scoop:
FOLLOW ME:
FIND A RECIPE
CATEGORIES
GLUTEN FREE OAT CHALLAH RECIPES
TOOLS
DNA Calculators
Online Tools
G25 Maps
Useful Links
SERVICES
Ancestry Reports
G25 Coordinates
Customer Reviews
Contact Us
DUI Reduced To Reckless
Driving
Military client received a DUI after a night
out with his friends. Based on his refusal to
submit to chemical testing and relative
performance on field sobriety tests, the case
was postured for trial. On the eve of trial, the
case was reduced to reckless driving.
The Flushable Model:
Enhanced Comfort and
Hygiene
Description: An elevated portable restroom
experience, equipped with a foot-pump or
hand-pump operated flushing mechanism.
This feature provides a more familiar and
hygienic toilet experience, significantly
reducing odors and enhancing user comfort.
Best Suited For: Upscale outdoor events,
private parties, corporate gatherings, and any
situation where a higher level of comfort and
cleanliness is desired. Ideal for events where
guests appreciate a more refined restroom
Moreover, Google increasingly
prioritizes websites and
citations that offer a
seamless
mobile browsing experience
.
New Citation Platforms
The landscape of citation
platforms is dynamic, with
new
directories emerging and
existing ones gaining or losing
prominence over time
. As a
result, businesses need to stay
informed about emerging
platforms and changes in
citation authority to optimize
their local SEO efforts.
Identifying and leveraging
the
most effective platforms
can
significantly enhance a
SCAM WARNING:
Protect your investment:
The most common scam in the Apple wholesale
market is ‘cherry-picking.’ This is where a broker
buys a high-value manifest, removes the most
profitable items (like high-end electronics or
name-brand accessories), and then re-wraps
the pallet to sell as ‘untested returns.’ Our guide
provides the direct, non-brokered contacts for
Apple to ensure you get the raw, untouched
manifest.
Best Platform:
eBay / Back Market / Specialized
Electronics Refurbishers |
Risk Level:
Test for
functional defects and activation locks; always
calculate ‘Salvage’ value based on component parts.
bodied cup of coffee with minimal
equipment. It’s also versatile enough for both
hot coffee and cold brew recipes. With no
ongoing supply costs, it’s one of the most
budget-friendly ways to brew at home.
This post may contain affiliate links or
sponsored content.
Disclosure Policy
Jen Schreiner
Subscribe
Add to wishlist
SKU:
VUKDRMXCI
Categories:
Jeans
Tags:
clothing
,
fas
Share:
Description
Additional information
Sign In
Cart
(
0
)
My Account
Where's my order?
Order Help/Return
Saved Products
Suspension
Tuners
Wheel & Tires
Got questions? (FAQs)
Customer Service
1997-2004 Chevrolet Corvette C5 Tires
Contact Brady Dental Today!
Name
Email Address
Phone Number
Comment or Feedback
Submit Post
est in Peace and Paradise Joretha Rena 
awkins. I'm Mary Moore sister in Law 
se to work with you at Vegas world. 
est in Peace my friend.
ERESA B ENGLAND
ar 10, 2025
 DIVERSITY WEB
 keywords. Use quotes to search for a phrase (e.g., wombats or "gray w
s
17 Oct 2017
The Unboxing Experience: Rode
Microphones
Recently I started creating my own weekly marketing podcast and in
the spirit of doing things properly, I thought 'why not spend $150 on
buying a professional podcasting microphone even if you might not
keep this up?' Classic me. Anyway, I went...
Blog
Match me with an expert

> **Assignment**
Please return a copy of each line in the entries that has the string "case".

> **Response to the task**
performance on field sobriety tests, the case
case was reduced to reckless driving.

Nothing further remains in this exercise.